Concorda com a hipótese de os institutos politécnicos proporcionarem doutoramentos?
Não sou um entusiasta dessa opção. Os politécnicos têm a ver com o modelo binário do nosso sistema. Devemos dar aos nossos jovens uma oferta diversificada de formação, de modo a que vá de encontro às apetências e às competências, num sistema de vasos comunicantes. Preocupa-me que se dispersem recursos.

Tem sentido a diminuição de alunos em Lisboa e Porto para os canalizar para o interior?
A proposta divide o Conselho de Reitores. Não resolve os problemas que sugere resolver e vai criar dificuldades desnecessárias.

Diminuição de receitas?
Não só. Temos um corpo docente que tem custos e determinada estrutura, mas o mais importante nem é isso. É antes o falharem outras medidas importante para o território. As universidades do Norte estão a fazer um esforço modular de articulação de todas as áreas para pôr no campo projetos integrados de grande dimensão que promovam a ligação às empresas e ao território. Fizemos sete projetos, mas, por razões políticas, foi tudo por água abaixo.

A UP está a captar relevantes projetos de investigação?
Penso que está. Sozinha ou em conjunto. A UP é a instituição portuguesa com o maior número de pedidos de registo de patentes na Europa. Temos 245 patentes nacionais e internacionais ativas. Temos o projeto da biodiversidade, e temos capacidade de captação de projetos de grande dimensão na área da energia.
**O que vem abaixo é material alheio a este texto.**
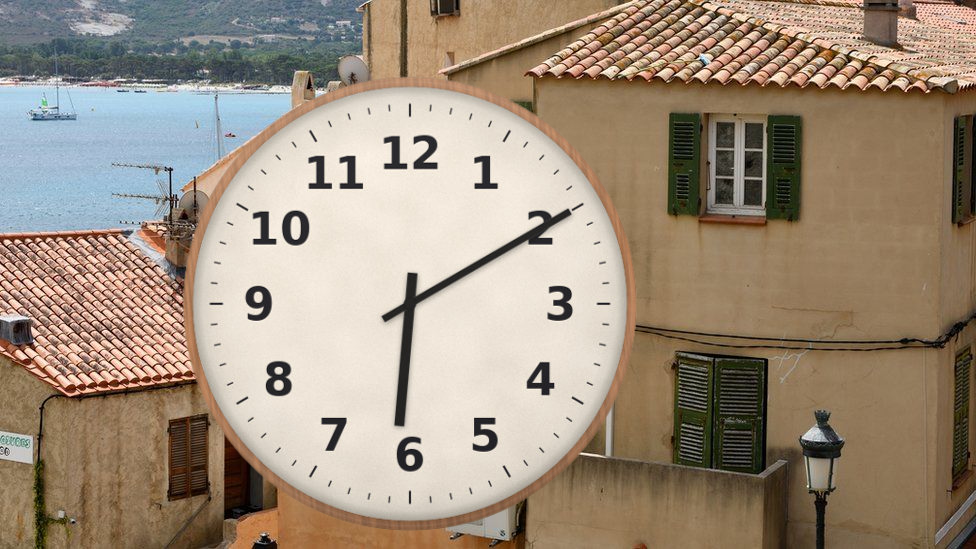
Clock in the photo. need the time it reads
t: 6:10
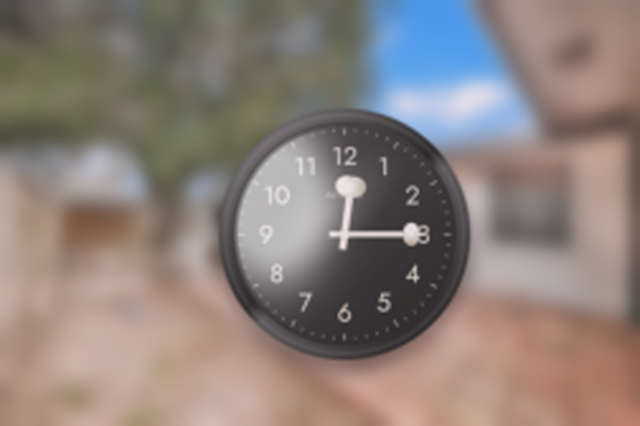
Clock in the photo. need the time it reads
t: 12:15
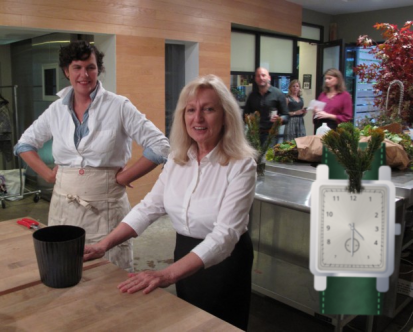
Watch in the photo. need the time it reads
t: 4:30
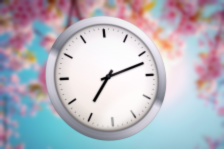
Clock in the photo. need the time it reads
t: 7:12
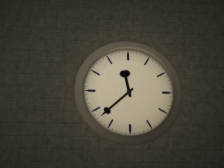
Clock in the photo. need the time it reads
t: 11:38
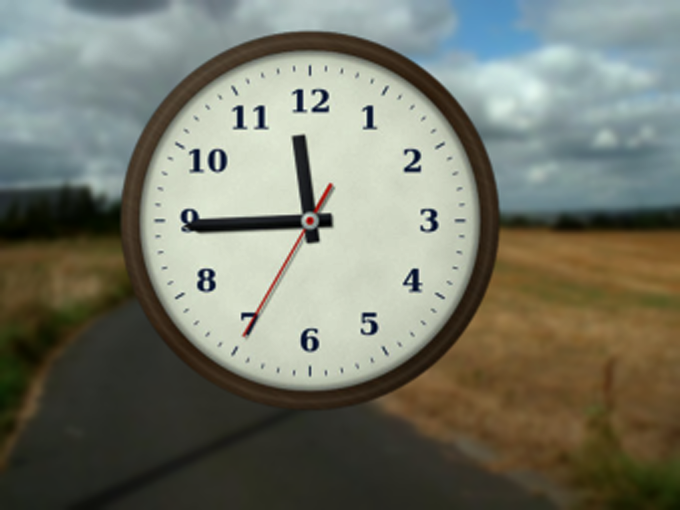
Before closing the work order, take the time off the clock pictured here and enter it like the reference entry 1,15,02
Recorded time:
11,44,35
Muitos desses projetos são desenvolvidos com investigadores em situação precária...
É um problema delicado, mas tem havido uma exploração, até ideológica, excessiva. Há várias áreas de atividade em que é normal existirem contratos a termo certo. No pós-doc prefiro que haja contratos, em vez de bolsas. As pessoas são profissionais e devem ter os seus direitos de segurança social e outros. Mas não é possível estar a contratar pessoas permanentes sempre que há um projeto novo. Isso não existe em lado nenhum.

O reitor engenheiro

Há quatro anos, em junho, mês do seu aniversário, foi eleito 18º reitor da Universidade do Porto. Nascido nesta cidade em 1951, trabalhou numa área tão sensível como a da Inteligência Artificial. Licenciado em Engenharia Química pela Faculdade de Engenharia do Porto, da qual foi diretor a partir de 2010, doutorou-se pela Universidade do País de Gales. Com inúmeros trabalhos académicos publicados, foi investigador da Unidade de Investigação do Laboratório de Engenharia de Processos, Ambiente, Biotecnologias e Energia.